Many monolines are now involved in lawsuits over whether the characteristics of the assets they were insuring were accurately represented to them. But what is interesting to us is that this suit is a little different: key to Paramax's defense, it seems, is the claim that the insurance was never intended to be "real" anyway. Sounds fantastic, but here is the quote:

Paramax claims that, from the beginning, the UBS hedge was cosmetic. In May 2007, when the original agreement was signed, the terms were a fraction of the market rate. Also, Paramax had only $200m under management and its agreements with its own investors limited it to commit no more than $40m to any single deal. Thus, it could never compensate UBS fully for any meaningful loss in value of the $1.3bn UBS was trying to insure, it claims.
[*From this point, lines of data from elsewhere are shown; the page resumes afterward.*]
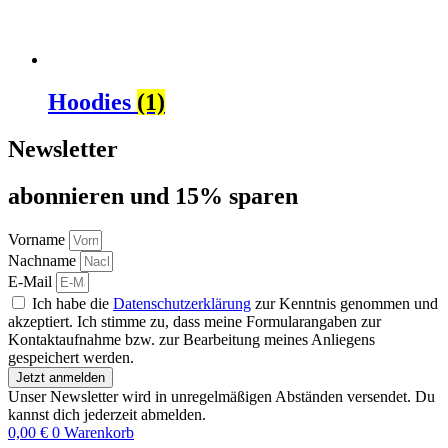
Hoodies
(1)
Newsletter
abon­nie­ren und 15% sparen
Vorname
Nachname
E-Mail
Ich habe die
Datenschutzerklärung
zur Kenntnis genommen und
akzeptiert. Ich stimme zu, dass meine Formularangaben zur
Kontaktaufnahme bzw. zur Bearbeitung meines Anliegens
gespeichert werden.
Jetzt anmelden
Unser Newsletter wird in unregelmäßigen Abständen versendet. Du
kannst dich jederzeit abmelden.
0,00
€
0
Warenkorb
Paramax also claims that UBS told it that the bank would employ “subjective valuation methodologies” that meant it would not record any loss in value that could trigger calls for additional margin from Paramax. (Because credit derivatives contracts are individually tailored agreements rather than standardised documents, in fact there is some discretion in how firms value such deals.) Paramax also claims that UBS promised that if the lender needed a “real” hedge, it would tear up the agreement.

In other words, the insurance arrangement itself was a joke, or pessimistically, a scam -- fraud. While Paramax is relying on this "just foolin'" argument as a defense, we wonder what the outside world of investors (in both the banks and monolines) will think of this kind of revelation. We suspect this sort of sly deal was widespread... systemic, one might say.